Sur la remise de documents.
Il convient d’ordonner à Mme [P], ès qualités, de remettre à M. [J] un certificat de travail, une attestation Pôle emploi et un bulletin de salaire récapitulatif dûment rectifiés, sans que les circonstances de la cause justifient de prononcer une astreinte.
Sur les intérêts.
Les sommes allouées à caractère salarial porteront intérêts au taux légal à compter de la convocation de l’employeur en conciliation et celles à caractère indemnitaire à compter du présent arrêt, étant néanmoins rappelé que le jugement d’ouverture de la procédure arrête le cours des intérêts légaux et conventionnels, ainsi que tous intérêts de retard et majorations.

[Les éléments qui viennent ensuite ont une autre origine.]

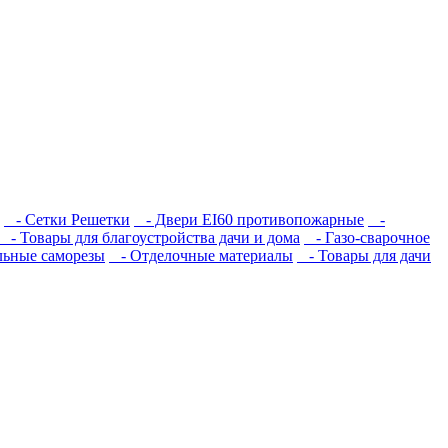
- Сетки Решетки
- Двери EI60 противопожарные
-
- Товары для благоустройства дачи и дома
- Газо-сварочное
ьные саморезы
- Отделочные материалы
- Товары для дачи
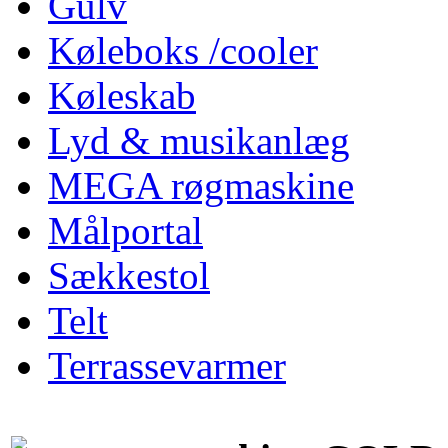
Gulv
Køleboks /cooler
Køleskab
Lyd & musikanlæg
MEGA røgmaskine
Målportal
Sækkestol
Telt
Terrassevarmer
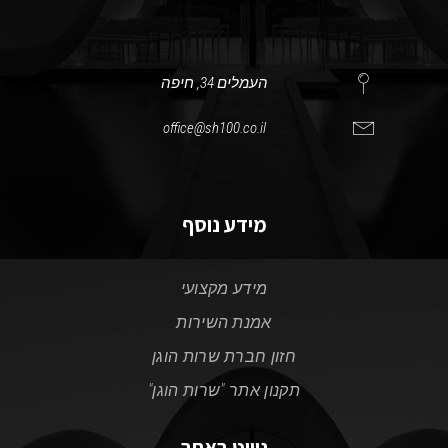
העמלים 34, חיפה
office@sh100.co.il
מידע נוסף
מידע מקצועי
אמנת השירות
חזון חברת שרות הוגן
תקנון אתר "שרות הוגן"
ניווט באתר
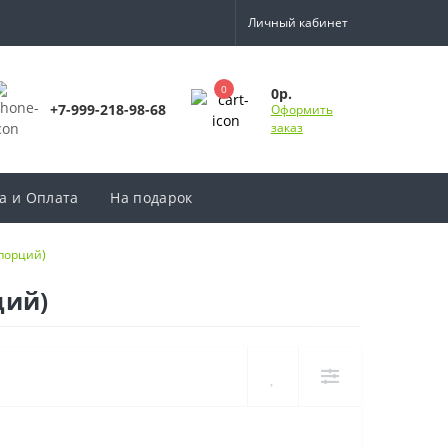
Личный кабинет
0
0р.
+7-999-218-98-68
Оформить
заказ
а и Оплата
На подарок
 порций)
ций)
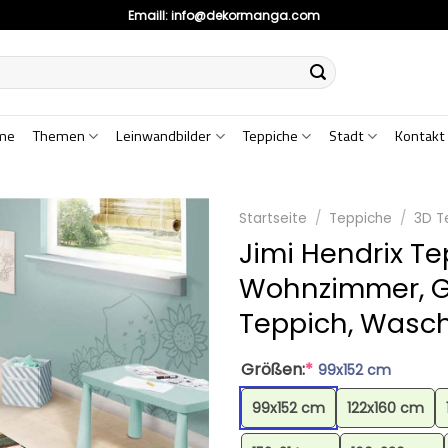
Emaill:
info@dekormanga.com
me
Themen
Leinwandbilder
Teppiche
Stadt
Kontakt
Startseite
/
Teppiche
/
3D T
Jimi Hendrix Te
Wohnzimmer, G
Teppich, Wasc
Größen:
*
99x152 cm
99x152 cm
122x160 cm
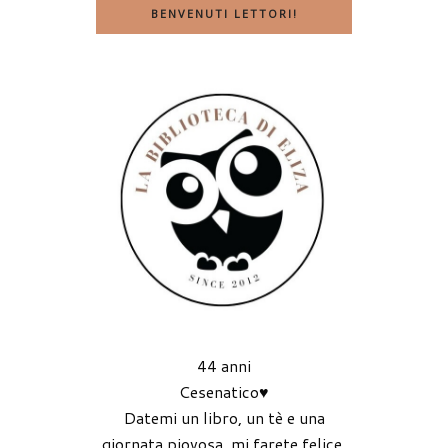
BENVENUTI LETTORI!
44 anni
Cesenatico♥
Datemi un libro, un tè e una
giornata piovosa, mi farete felice.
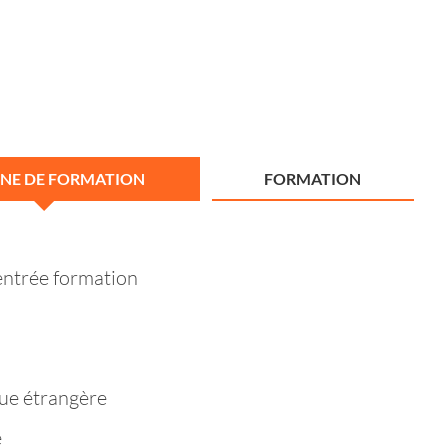
NE DE FORMATION
FORMATION
entrée formation
ue étrangère
e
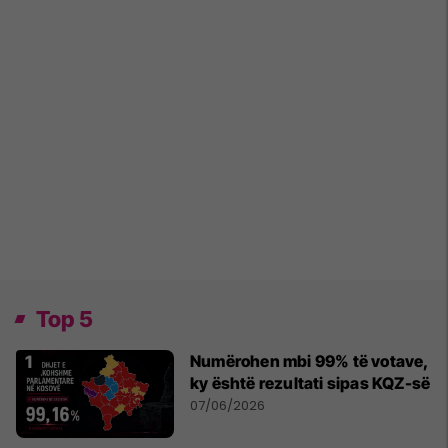
Top 5
Numërohen mbi 99% të votave,
ky është rezultati sipas KQZ-së
07/06/2026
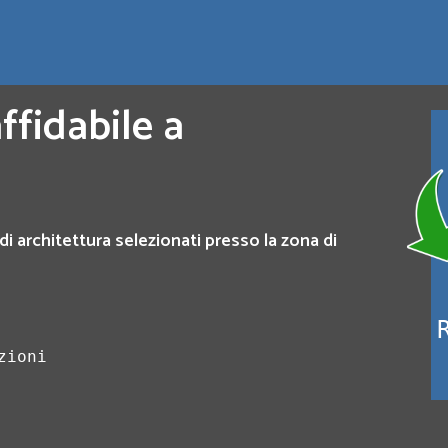
ffidabile a
di architettura selezionati presso la zona di
zioni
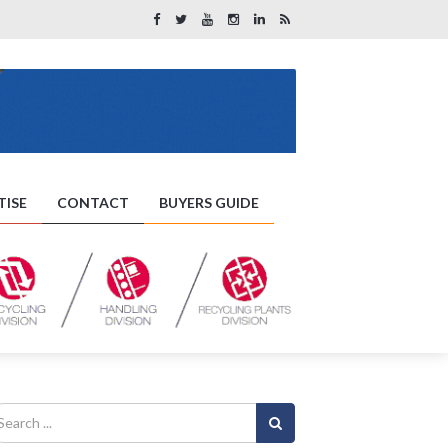
TISE
CONTACT
BUYERS GUIDE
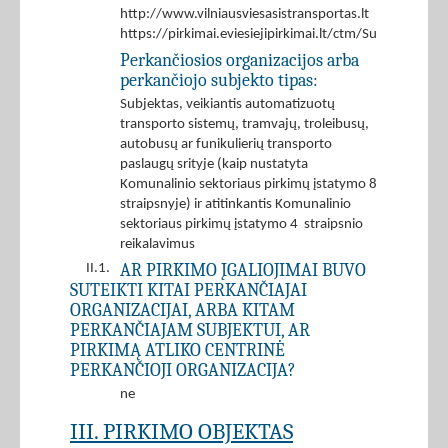
http://www.vilniausviesasistransportas.lt
https://pirkimai.eviesiejipirkimai.lt/ctm/Supplier/
Perkančiosios organizacijos arba
perkančiojo subjekto tipas:
Subjektas, veikiantis automatizuotų
transporto sistemų, tramvajų, troleibusų,
autobusų ar funikulierių transporto
paslaugų srityje (kaip nustatyta
Komunalinio sektoriaus pirkimų įstatymo 8
straipsnyje) ir atitinkantis Komunalinio
sektoriaus pirkimų įstatymo 4 straipsnio
reikalavimus
AR PIRKIMO ĮGALIOJIMAI BUVO
II.1.
SUTEIKTI KITAI PERKANČIAJAI
ORGANIZACIJAI, ARBA KITAM
PERKANČIAJAM SUBJEKTUI, AR
PIRKIMĄ ATLIKO CENTRINĖ
PERKANČIOJI ORGANIZACIJA?
ne
III. PIRKIMO OBJEKTAS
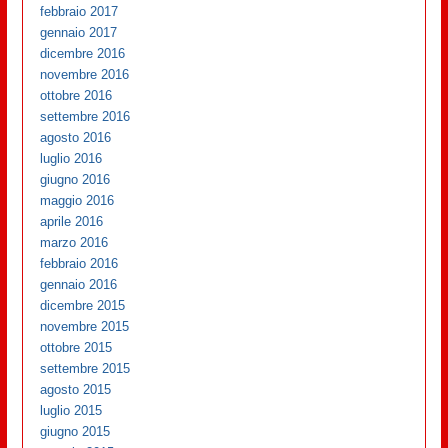
febbraio 2017
gennaio 2017
dicembre 2016
novembre 2016
ottobre 2016
settembre 2016
agosto 2016
luglio 2016
giugno 2016
maggio 2016
aprile 2016
marzo 2016
febbraio 2016
gennaio 2016
dicembre 2015
novembre 2015
ottobre 2015
settembre 2015
agosto 2015
luglio 2015
giugno 2015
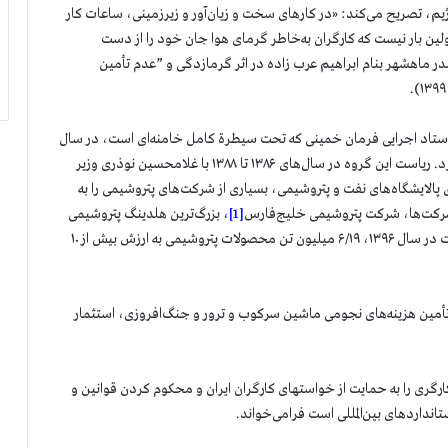
این در حالی است که مادة ۵۳ قانون کار رژیم، تصریح می‌کند: «در کارهای سخت و زیان‌آور و زیرزمینی، ساعات کار
جاوز نماید». این اولین بار نیست که کارگران به‌خاطر گرمای هوا جان خود را از دست
د ۱۳۹۹ از فوت یک کارگر در بندر ماهشهر بنام ابراهیم عرب زاده در اثر گرمازدگی و ”عدم تأمین
 ستاد اجرایی فرمان خمینی که تحت سیطرة کامل خامنه‌ای است، در سال
۱۳۷۸ شرکتی به نام «گروه توسعه اقتصادی تدبیر» را تأسیس کرد. ریاست این گروه در سال‌های ۱۳۸۶ تا ۱۳۸۸ با غلامحسین نوذری وزیر
۱۳۸ در جریان خصوصی‌سازی پالایشگاه‌های نفت و پتروشیمی، بسیاری از شرکت‌های پتروشیمی را به
ن شرکت‌ها، شرکت پتروشیمی خلیج‌فارس
[1]
،
بزرگ‌ترین هلدینگ پتروشیمی
در ایران است که شامل ۱۵ شرکت پتروشیمی می‌شود. این شرکت در سال ۱۳۹۶، ۶/۱۹ میلیون تن محصولات پتروشیمی به ارزش بیش از ۱۰
ی تأمین هزینه‌های نجومی ماشین سرکوب و ترور و جنگ‌افروزی، استثمار
 کارگری را به حمایت از خواستهای کارگران ایران و محکوم کردن قوانین و
داردهای بین‌المللی است فرامی‌خواند.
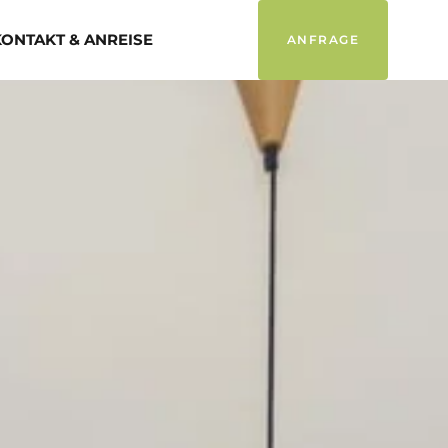
KONTAKT & ANREISE
ANFRAGE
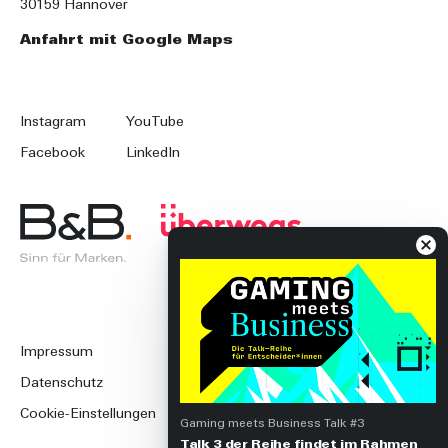
30159 Hannover
Anfahrt mit Google Maps
Instagram
YouTube
Facebook
LinkedIn
Impressum
Datenschutz
Cookie-Einstellungen
Gaming meets Business Talk #3
Talk 3 der Reihe findet im Rahmen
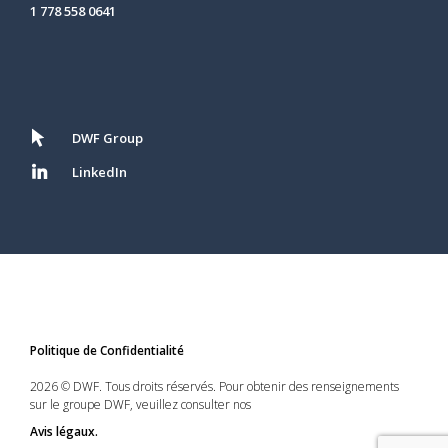
1 778 558 0641
DWF Group
LinkedIn
Politique de Confidentialité
2026 © DWF. Tous droits réservés. Pour obtenir des renseignements
sur le groupe DWF, veuillez consulter nos
Avis légaux.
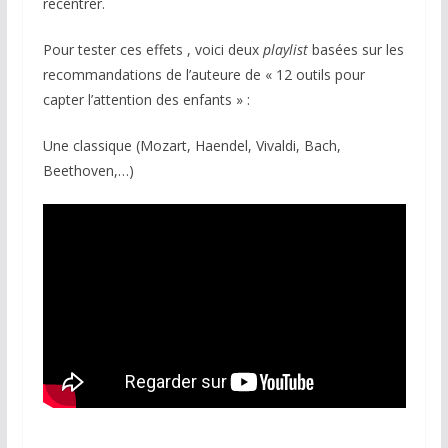
recentrer.
Pour tester ces effets , voici deux
playlist
basées sur les
recommandations de l’auteure de « 12 outils pour
capter l’attention des enfants » :
Une classique (Mozart, Haendel, Vivaldi, Bach,
Beethoven,…)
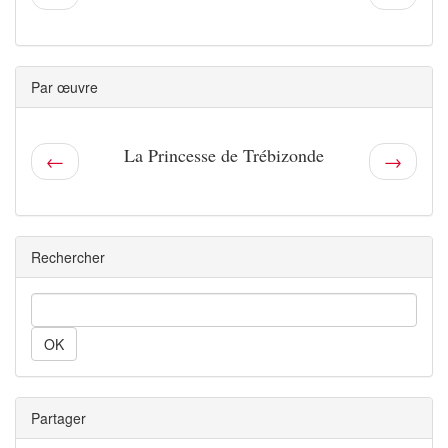
Par œuvre
La Princesse de Trébizonde
←
→
Rechercher
Rechercher
Partager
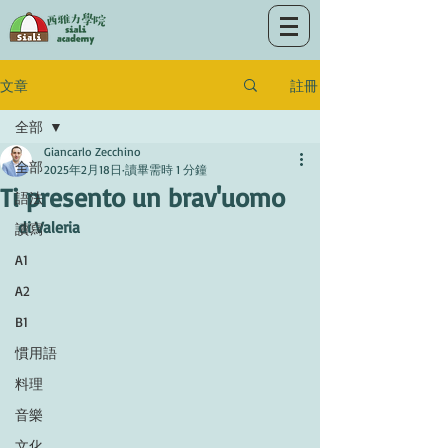
註冊
文章
全部
Giancarlo Zecchino
全部
2025年2月18日
讀畢需時 1 分鐘
Ti presento un brav'uomo
語法
di Valeria
讀寫
A1
A2
B1
慣用語
料理
音樂
文化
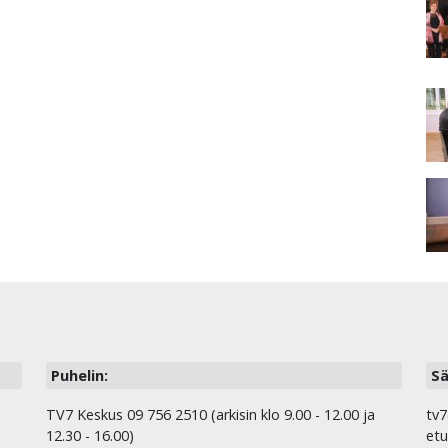
Puhelin:
Sä
TV7 Keskus 09 756 2510 (arkisin klo 9.00 - 12.00 ja
tv7
12.30 - 16.00)
etu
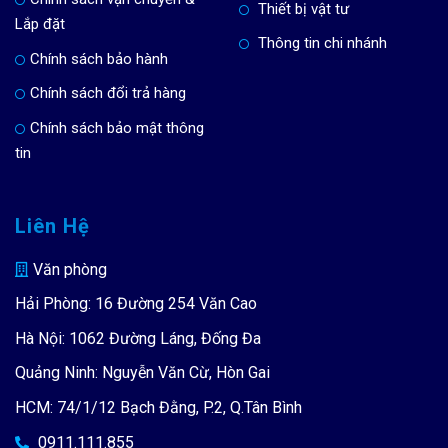
Thiết bị vật tư
Lắp đặt
Thông tin chi nhánh
Chính sách bảo hành
Chính sách đổi trả hàng
Chính sách bảo mật thông
tin
Liên Hệ
Văn phòng
Hải Phòng: 16 Đường 254 Văn Cao
Hà Nội: 1062 Đường Láng, Đống Đa
Quảng Ninh: Nguyễn Văn Cừ, Hòn Gai
HCM: 74/1/12 Bạch Đằng, P.2, Q.Tân Bình
0911.111.855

Sur les dépens et frais irrépétibles.
En qualité de partie succombante, il y a lieu de fixer au passif de la liquidation judiciaire de la société Espaces et créations les entiers dépens, y compris ceux de première instance, de débouter Mme [P], ès qualités, de sa demande formulée en application de l’article 700 du code de procédure civile et de fixer au passif de la liquidation judiciaire de la société Espaces et créations la créance due à M. [J] sur ce même fondement à la somme de 3 000 euros.
PAR CES MOTIFS,
La cour statuant contradictoirement et publiquement, par arrêt mis à disposition au greffe,
Infirme le jugement en toutes ses dispositions sauf en ce qu’il a débouté M. [B] [J] de sa demande de rappel de commissions ;
Statuant à nouveau,
Prononce la nullité du licenciement intervenu le 25 janvier 2023 ;
Fixe au passif de la liquidation judiciaire de la société Espaces et créations la créance de M. [B] [J] aux sommes suivantes :
— indemnité légale de licenciement : 2 275,59 euros
— indemnité compensatrice de préavis : 6 068,24 euros
— congés payés afférents : 606,82 euros
— dommages et intérêts pour licenciement nul : 20 000 euros
Déclare l’Unedic délégation AGS-CGEA de [Localité 4] tenue à garantie pour ces sommes dans les termes des articles L. 3253-8 et suivants du code du travail, en l’absence de fonds disponibles;
Fixe au passif de la liquidation judiciaire de la société Espaces et créations le remboursement dû à France travail des indemnités chômage versées à M. [B] [J] du jour de son licenciement au jour de la présente décision, dans la limite de huit jours ;
Dit que les sommes allouées à caractère salarial porteront intérêts au taux légal à compter de la convocation de l’employeur en conciliation et celles à caractère indemnitaire à compter du présent arrêt, étant néanmoins rappelé que le jugement d’ouverture de la procédure arrête le cours des intérêts légaux et conventionnels, ainsi que tous intérêts de retard et majorations ;
Ordonne à Mme [P], en qualité de mandataire liquidateur de la société Espaces et créations, de remettre à M. [B] [J] un certificat de travail, une attestation Pôle emploi et un bulletin de salaire récapitulatif dûment rectifiés ;
Dit n’y avoir lieu à astreinte ;
Fixe au passif de la liquidation judiciaire de la société Espaces et créations les entiers dépens de première instance et d’appel;
Fixe au passif de la liquidation judiciaire de la société Espaces et créations la créance de M. [B] [J] au titre de l’article 700 du code de procédure civile à la somme de 3 000 euros ;
Déboute Mme [P], en qualité de mandataire liquidateur de la société Espaces et créations, de sa demande formulée en application de l’article 700 du code de procédure civile.